Safeguarding adults: Mediation and family group conferences

Working with adults

Key messages from policy and research

  • The main principles and processes associated with mediation and FGCs are the same in both child welfare and adult safeguarding contexts (CCEL 2012; Lupton 1998).
  • Key differences include:
    • rights under the Mental Capacity Act 2005 – or related guidance in other UK jurisdictions – and Deprivation of Liberty Safeguards (DoLS)
    • family dynamics and relationships with extended family
    • life stages
    • different implications for the role of advocates.
  • The inclusive approach used in adult mediation and FGCs can facilitate and maximise participation in decision-making.

Practice points

  • Practice with adults must comply with the Mental Capacity Act 2005 – or related guidance in other UK jurisdictions – while recognising the individual’s right to take risks.
  • Practitioners should follow the Mental Capacity Act 2005 Code of Conduct.

FGCs for child protection focus on repairing and remaking family and friendship bonds. The family that comes to the FGC has been disrupted in some way, and elements of repair and reconciliation are often important. In adult FGCs there are also problems regarding the relationships between people. However, given the passage of time and the adult status of the main client, there is unlikely to be a family ‘repair’ process (Marsh 2007). Whereas love is a central theme in child FGCs, death is a key theme in elder adult FGCs, and they can be very useful in helping the family to plan for a person’s end-of-life decisions.

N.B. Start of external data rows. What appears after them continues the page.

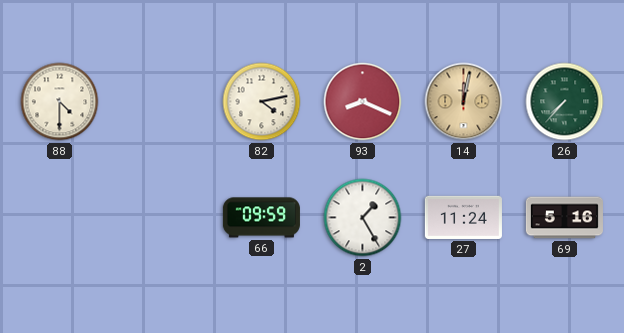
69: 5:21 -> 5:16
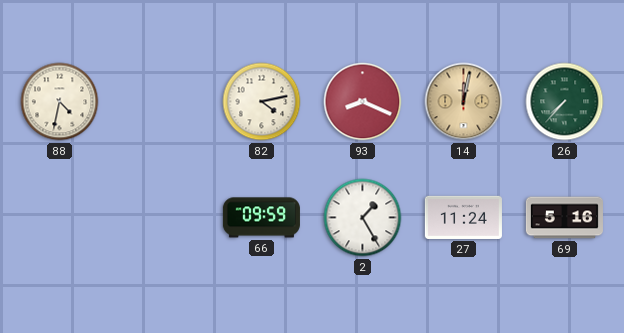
88: 4:30 -> 4:32
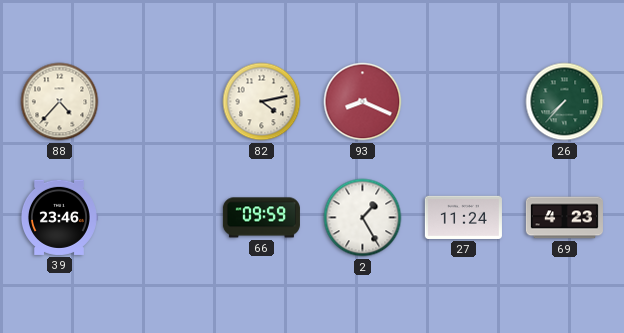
88: 4:32 -> 4:37
14: 12:02 -> none
39: none -> 23:46
69: 5:16 -> 4:23
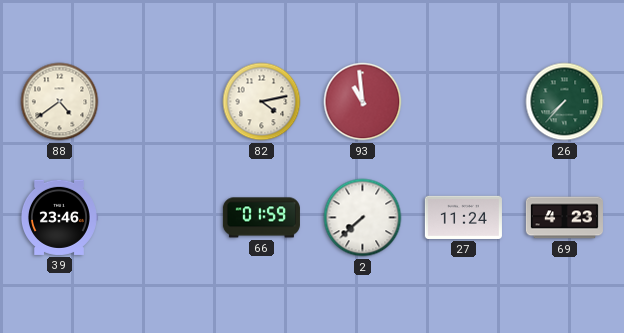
88: 4:37 -> 4:39
93: 8:19 -> 10:59
66: 09:59 -> 01:59
2: 1:25 -> 7:38
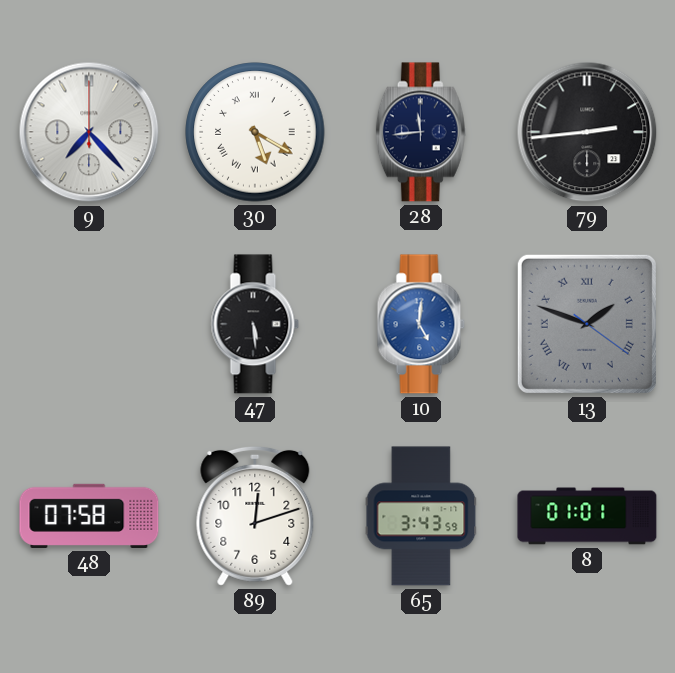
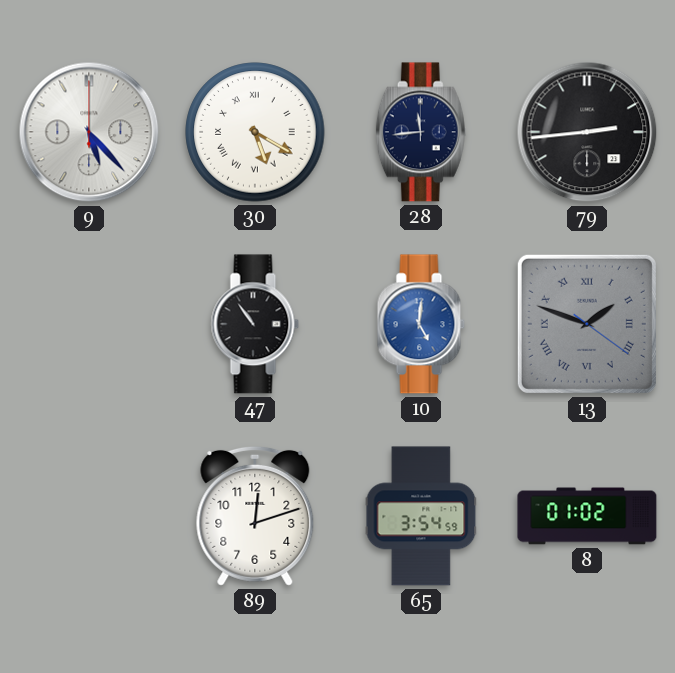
9: 7:23 -> 5:23
47: 5:29 -> 10:54
48: 07:58 -> none
65: 3:43 -> 3:54
8: 01:01 -> 01:02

An adult’s understanding of the concept of ‘family’ is likely to be very different from that of a child. Family members may also be more reluctant to attend an FGC for an adult than for a child. Consequently, adult FGCs often have fewer participants than those for children. It may be necessary to convince people that if they do not take part in an FGC they will miss a good chance to be involved in an important decision (interview with Professor Peter Marsh, University of Sheffield, 2012).